La riattivazione in Polonia e la "trasferta" obbligata per recuperare il portafogli - 4/4
Quando le speranze sembrano ormai azzerate, il colpo di scena. Il tracker torna online, ma il puntino sulla mappa non indica la Puglia, bensì l’aeroporto di Varsavia Modlin. “Il mio portafoglio ha deciso di farsi la sua vacanza personale“, ha ironizzato l’uomo sui social. Mettendosi in contatto con l’ufficio oggetti smarriti dello scalo polacco, arriva la conferma tanto attesa: il personale delle pulizie salito a bordo a Varsavia aveva trovato e consegnato intatto l’oggetto. Tuttavia, la burocrazia internazionale impone un ultimo scoglio. Per motivi di sicurezza, vista la presenza di documenti d’identità, il portafoglio non può essere spedito via corriere. L’unica via d’uscita è il ritiro di persona.

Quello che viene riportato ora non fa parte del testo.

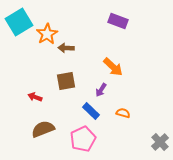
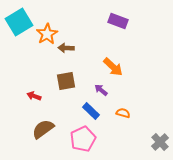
purple arrow: rotated 96 degrees clockwise
red arrow: moved 1 px left, 1 px up
brown semicircle: rotated 15 degrees counterclockwise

Senza perdersi d’animo, due giorni dopo lo smarrimento, Latorre organizza un viaggio lampo in Polonia, salendo su un aereo unicamente per recuperare le proprie carte. Una missione paradossale che si chiude con il lieto fine, ma anche con un inevitabile strascico di polemiche per la gestione iniziale della vicenda in Italia. “Un applauso al team pulizie di Airport Warsaw Modlin, che hanno fatto il proprio lavoro e l’hanno fatto bene”, ha chiosato il passeggero su Facebook. “E un bel “bidoni” a tutti quelli dell’aeroporto di Bari che hanno avuto a che fare con questa storia”. A sdrammatizzare una storia di ordinaria follia burocratica e logistica resta solo l’amara battuta finale che ha scatenato l’ilarità degli utenti: “Morale della storia: la prossima volta metto il tracker al tracker, così sono sicuro di non perderlo!”.